Statistical Inference for Generative Model Comparison
Zijun Gao, Yan Sun, Han Su
TL;DR
The paper tackles principled uncertainty quantification for evaluating generative models by introducing a relative score based on the KL divergence, which enables kernel-free, nuisance-free comparison between models. It develops an unbiased, first-order U-statistic estimator for the relative score and proves asymptotic normality, with a plug-in variance for confidence intervals. To improve finite-sample performance, it augments the theory with Edgeworth expansions, yielding more accurate coverage, especially for small sample sizes, and it extends the framework to conditional generative models. Empirically, the method achieves faithful coverage and competitive power on simulated data and real image/text datasets (e.g., CIFAR-10, Wikitext-2, TriviaQA), providing statistically valid inferences that align with benchmark metrics while supplying uncertainty quantification.

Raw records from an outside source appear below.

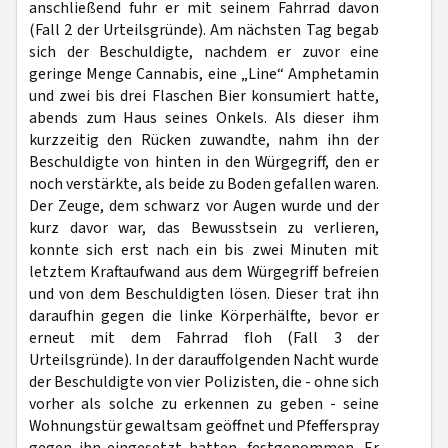
anschließend fuhr er mit seinem Fahrrad davon
(Fall 2 der Urteilsgründe). Am nächsten Tag begab
sich der Beschuldigte, nachdem er zuvor eine
geringe Menge Cannabis, eine „Line“ Amphetamin
und zwei bis drei Flaschen Bier konsumiert hatte,
abends zum Haus seines Onkels. Als dieser ihm
kurzzeitig den Rücken zuwandte, nahm ihn der
Beschuldigte von hinten in den Würgegriff, den er
noch verstärkte, als beide zu Boden gefallen waren.
Der Zeuge, dem schwarz vor Augen wurde und der
kurz davor war, das Bewusstsein zu verlieren,
konnte sich erst nach ein bis zwei Minuten mit
letztem Kraftaufwand aus dem Würgegriff befreien
und von dem Beschuldigten lösen. Dieser trat ihn
daraufhin gegen die linke Körperhälfte, bevor er
erneut mit dem Fahrrad floh (Fall 3 der
Urteilsgründe). In der darauffolgenden Nacht wurde
der Beschuldigte von vier Polizisten, die - ohne sich
vorher als solche zu erkennen zu geben - seine
Wohnungstür gewaltsam geöffnet und Pfefferspray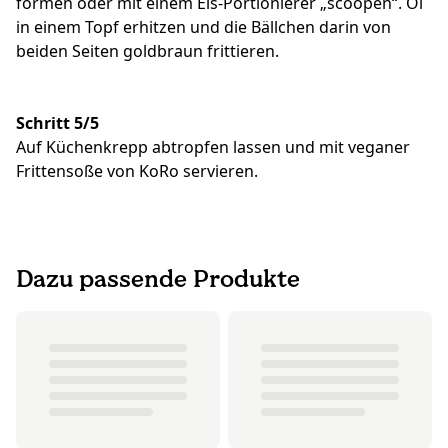
formen oder mit einem Eis-Portionierer „scoopen“. Öl
in einem Topf erhitzen und die Bällchen darin von
beiden Seiten goldbraun frittieren.
Schritt 5/5
Auf Küchenkrepp abtropfen lassen und mit veganer
Frittensoße von KoRo servieren.
Dazu passende Produkte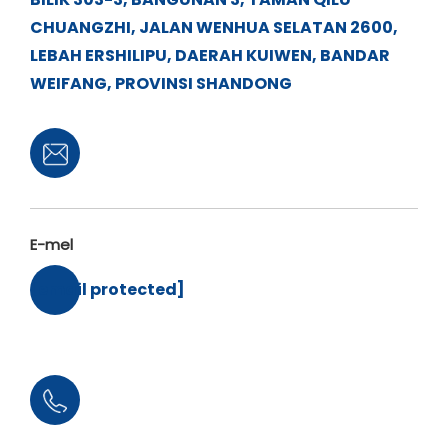
CHUANGZHI, JALAN WENHUA SELATAN 2600,
LEBAH ERSHILIPU, DAERAH KUIWEN, BANDAR
WEIFANG, PROVINSI SHANDONG
E-mel
[email protected]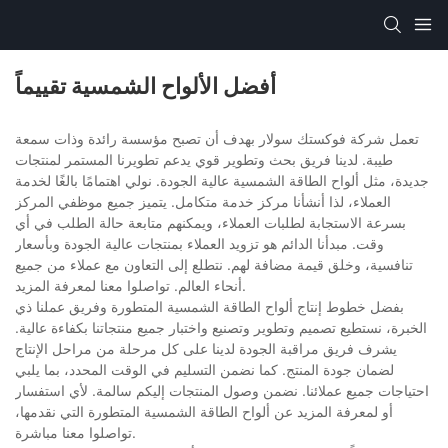
أفضل الألواح الشمسية تقييماً
تعمل شركة فوكستك سولار بهدف أن تصبح مؤسسة رائدة وذات سمعة
طيبة. لدينا فريق بحث وتطوير قوي يدعم تطويرنا المستمر لمنتجات
جديدة، مثل ألواح الطاقة الشمسية عالية الجودة. نولي اهتمامًا بالغًا لخدمة
العملاء، لذا أنشأنا مركز خدمة متكامل. يتميز جميع موظفي المركز
بسرعة الاستجابة لطلبات العملاء، ويمكنهم متابعة حالة الطلب في أي
وقت. مبدأنا الدائم هو تزويد العملاء بمنتجات عالية الجودة وبأسعار
تنافسية، وخلق قيمة مضافة لهم. نتطلع إلى التعاون مع عملاء من جميع
أنحاء العالم. تواصلوا معنا لمعرفة المزيد.
بفضل خطوط إنتاج ألواح الطاقة الشمسية المتطورة وفريق عملنا ذي
الخبرة، نستطيع تصميم وتطوير وتصنيع واختبار جميع منتجاتنا بكفاءة عالية.
يشرف فريق مراقبة الجودة لدينا على كل مرحلة من مراحل الإنتاج
لضمان جودة المنتج. كما نضمن التسليم في الوقت المحدد، بما يلبي
احتياجات جميع عملائنا. نضمن وصول المنتجات إليكم سالمة. لأي استفسار
أو لمعرفة المزيد عن ألواح الطاقة الشمسية المتطورة التي نقدمها،
تواصلوا معنا مباشرة.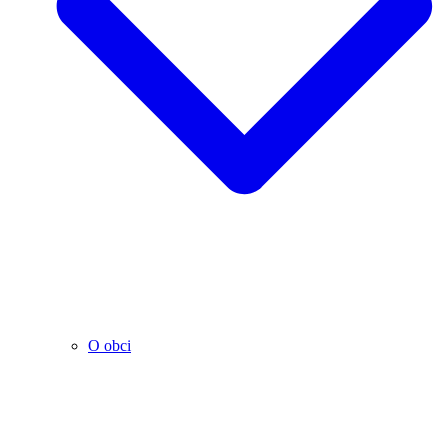
O obci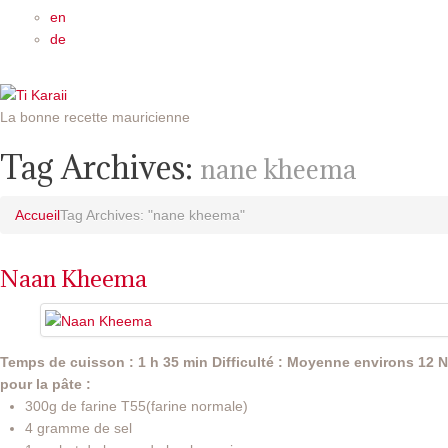
en
de
La bonne recette mauricienne
Tag Archives:
nane kheema
Accueil
Tag Archives: "nane kheema"
Naan Kheema
Temps de cuisson : 1 h 35 min
Difficulté : Moyenne
environs 12 
pour la pâte :
300g de farine T55(farine normale)
4 gramme de sel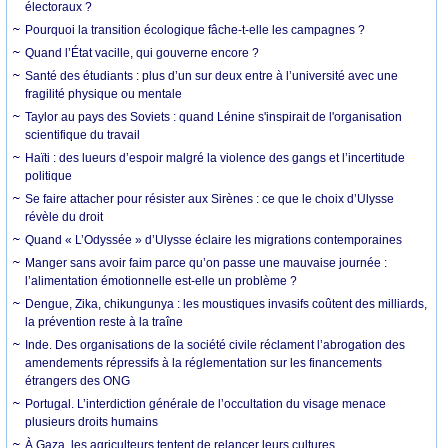
électoraux ?
Pourquoi la transition écologique fâche-t-elle les campagnes ?
Quand l’État vacille, qui gouverne encore ?
Santé des étudiants : plus d’un sur deux entre à l’université avec une
fragilité physique ou mentale
Taylor au pays des Soviets : quand Lénine s'inspirait de l'organisation
scientifique du travail
Haïti : des lueurs d’espoir malgré la violence des gangs et l’incertitude
politique
Se faire attacher pour résister aux Sirènes : ce que le choix d’Ulysse
révèle du droit
Quand « L’Odyssée » d’Ulysse éclaire les migrations contemporaines
Manger sans avoir faim parce qu’on passe une mauvaise journée :
l’alimentation émotionnelle est-elle un problème ?
Dengue, Zika, chikungunya : les moustiques invasifs coûtent des milliards,
la prévention reste à la traîne
Inde. Des organisations de la société civile réclament l’abrogation des
amendements répressifs à la réglementation sur les financements
étrangers des ONG
Portugal. L’interdiction générale de l’occultation du visage menace
plusieurs droits humains
À Gaza, les agriculteurs tentent de relancer leurs cultures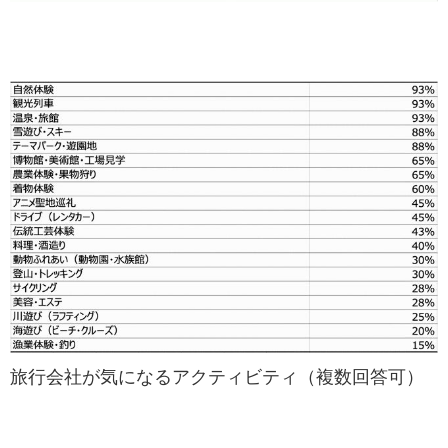
旅行会社が気になるアクティビティ（複数回答可）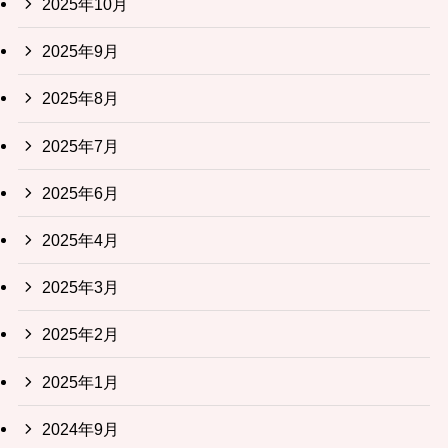
2025年10月
2025年9月
2025年8月
2025年7月
2025年6月
2025年4月
2025年3月
2025年2月
2025年1月
2024年9月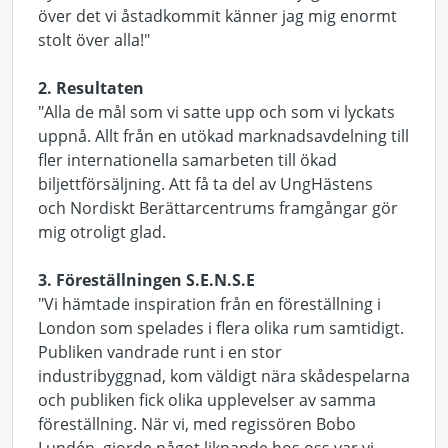
över det vi åstadkommit känner jag mig enormt
stolt över alla!"
2. Resultaten
"Alla de mål som vi satte upp och som vi lyckats
uppnå. Allt från en utökad marknadsavdelning till
fler internationella samarbeten till ökad
biljettförsäljning. Att få ta del av UngHästens
och Nordiskt Berättarcentrums framgångar gör
mig otroligt glad.
3. Föreställningen S.E.N.S.E
"Vi hämtade inspiration från en föreställning i
London som spelades i flera olika rum samtidigt.
Publiken vandrade runt i en stor
industribyggnad, kom väldigt nära skådespelarna
och publiken fick olika upplevelser av samma
föreställning. När vi, med regissören Bobo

This approach offers a principled, scalable way to compare generative models with statistical confidence, facilitating more robust model selection and ranking in practice.
Abstract
Generative models have achieved remarkable success across a range of applications, yet their evaluation still lacks principled uncertainty quantification. In this paper, we develop a method for comparing how close different generative models are to the underlying distribution of test samples. Particularly, our approach employs the Kullback-Leibler (KL) divergence to measure the distance between a generative model and the unknown test distribution, as KL requires no tuning parameters such as the kernels used by RKHS-based distances, and is the only $f$-divergence that admits a crucial cancellation to enable the uncertainty quantification. Furthermore, we extend our method to comparing conditional generative models and leverage Edgeworth expansions to address limited-data settings. On simulated datasets with known ground truth, we show that our approach realizes effective coverage rates, and has higher power compared to kernel-based methods. When applied to generative models on image and text datasets, our procedure yields conclusions consistent with benchmark metrics but with statistical confidence.